In 1965, Smith joined the Grand Ole Opry, where she has remained a fan favorite for decades. Smith achieved nineteen Top Ten hits through 1973, establishing herself as a singer of consistent quality and rare emotional impact. Smith’s material leaned heavily toward standard themes of lost love and heartache, as exemplified by such classic hits as Anderson’s “Then and Only Then” and Dallas Frazier’s “Ain’t Had No Lovin’.” She also cut darkly personal songs, including “Ribbon of Darkness” and “The Last Letter.”

Many of Smith’s most effective hits featured straight-ahead country arrangements highlighted by Weldon Myrick’s pedal steel guitar.
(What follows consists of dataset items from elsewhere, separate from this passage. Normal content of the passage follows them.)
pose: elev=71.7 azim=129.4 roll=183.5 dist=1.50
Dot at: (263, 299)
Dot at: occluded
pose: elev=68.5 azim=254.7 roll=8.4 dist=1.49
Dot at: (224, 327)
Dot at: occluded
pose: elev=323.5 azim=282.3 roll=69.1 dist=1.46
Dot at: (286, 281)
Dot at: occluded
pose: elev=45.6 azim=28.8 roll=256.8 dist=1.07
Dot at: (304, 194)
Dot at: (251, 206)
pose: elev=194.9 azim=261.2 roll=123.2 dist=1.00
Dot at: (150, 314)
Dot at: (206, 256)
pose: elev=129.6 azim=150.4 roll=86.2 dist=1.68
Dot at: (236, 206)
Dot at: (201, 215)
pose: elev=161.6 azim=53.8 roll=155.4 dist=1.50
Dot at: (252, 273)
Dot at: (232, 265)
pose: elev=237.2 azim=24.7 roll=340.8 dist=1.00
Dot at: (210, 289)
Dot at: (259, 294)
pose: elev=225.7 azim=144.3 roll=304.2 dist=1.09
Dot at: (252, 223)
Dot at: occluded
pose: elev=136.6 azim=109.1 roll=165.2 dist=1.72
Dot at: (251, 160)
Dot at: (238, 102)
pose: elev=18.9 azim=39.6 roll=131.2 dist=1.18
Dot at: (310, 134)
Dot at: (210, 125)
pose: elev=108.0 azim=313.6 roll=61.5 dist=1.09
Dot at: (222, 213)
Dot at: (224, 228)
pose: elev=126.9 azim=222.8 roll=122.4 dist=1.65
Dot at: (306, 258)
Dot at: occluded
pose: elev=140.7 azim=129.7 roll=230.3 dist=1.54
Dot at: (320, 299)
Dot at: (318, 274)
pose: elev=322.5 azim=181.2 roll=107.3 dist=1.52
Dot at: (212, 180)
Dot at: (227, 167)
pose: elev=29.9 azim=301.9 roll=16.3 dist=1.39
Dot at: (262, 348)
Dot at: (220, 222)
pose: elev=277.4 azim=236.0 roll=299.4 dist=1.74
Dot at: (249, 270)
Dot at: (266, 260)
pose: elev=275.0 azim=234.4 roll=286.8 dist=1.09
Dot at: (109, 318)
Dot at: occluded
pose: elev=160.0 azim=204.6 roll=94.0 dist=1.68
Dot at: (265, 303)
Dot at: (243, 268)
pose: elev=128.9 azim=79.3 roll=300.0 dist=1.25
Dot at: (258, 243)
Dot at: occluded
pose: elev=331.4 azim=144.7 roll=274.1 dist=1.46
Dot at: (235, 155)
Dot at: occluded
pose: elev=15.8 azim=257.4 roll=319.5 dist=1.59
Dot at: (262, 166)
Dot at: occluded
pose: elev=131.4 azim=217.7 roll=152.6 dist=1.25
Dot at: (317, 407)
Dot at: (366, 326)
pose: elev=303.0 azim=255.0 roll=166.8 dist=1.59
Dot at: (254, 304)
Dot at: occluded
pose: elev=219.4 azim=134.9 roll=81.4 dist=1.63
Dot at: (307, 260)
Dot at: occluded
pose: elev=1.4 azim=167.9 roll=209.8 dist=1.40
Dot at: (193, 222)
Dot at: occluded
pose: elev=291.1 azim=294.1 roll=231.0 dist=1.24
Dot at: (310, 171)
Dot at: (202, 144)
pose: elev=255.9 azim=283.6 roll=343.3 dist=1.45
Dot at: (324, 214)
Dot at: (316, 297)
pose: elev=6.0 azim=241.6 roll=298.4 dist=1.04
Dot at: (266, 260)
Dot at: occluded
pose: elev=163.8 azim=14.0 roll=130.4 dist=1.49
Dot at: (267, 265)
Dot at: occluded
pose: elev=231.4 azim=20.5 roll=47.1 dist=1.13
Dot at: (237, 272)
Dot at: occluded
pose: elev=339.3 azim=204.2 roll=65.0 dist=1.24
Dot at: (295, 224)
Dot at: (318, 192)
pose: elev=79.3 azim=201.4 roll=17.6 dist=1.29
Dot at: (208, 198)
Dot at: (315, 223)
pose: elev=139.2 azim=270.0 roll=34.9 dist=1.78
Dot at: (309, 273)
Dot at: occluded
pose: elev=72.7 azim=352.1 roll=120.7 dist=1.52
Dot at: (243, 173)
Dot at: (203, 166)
She also favored certain songwriters throughout her career. She regularly recorded songs written by her early mentor, Anderson, as well as those of Frazier, who had a hand in writing more than sixty songs that Smith recorded over the years.

Despite the impact Smith’s work had, she felt the strong pull of family and religion on her heart. After switching to Columbia Records in 1973, she devoted more energy to religious songs and less time to the road. She even specified in her Columbia contract that she be allowed to record one gospel album a year. Throughout her career, her concerts have included spiritual showstoppers, such as “How Great Thou Art” and “Peace in the Valley.”

After leaving Columbia, Smith recorded for Monument Records in the late 1970s. She recorded less frequently after 1980 but remained an Opry favorite. In 1998, she released a self-titled Warner Bros. album produced by Marty Stuart, whom she had married the previous year.

Smith’s talents remain strong, as anyone who hears her sing can attest. Her 2011 album, Long Line of Heartaches, also produced by Stuart and released by Sugar Hill Records, once more brought her critical acclaim, and a new generation of fans. The album affirmed why traditional country music is such a potent expression of basic human feelings—and why Connie Smith is one of its greatest communicators.

Smith’s high standing in the country music world was acknowledged when she became the first woman to be named artist in residence by the Country Music Hall of Fame and Museum. As the 2011 honoree, Smith performed three programs at the museum, including those honoring songwriters, musicians, and female vocalists.

No less a country kingpin than Merle Haggard verifies Smith’s bona fides. As he espoused in a 2011 song that he wrote: “Some of this mess they call country music ought to be down in the big abyss. / There’s too much boogie woogie, and not enough Connie Smith.”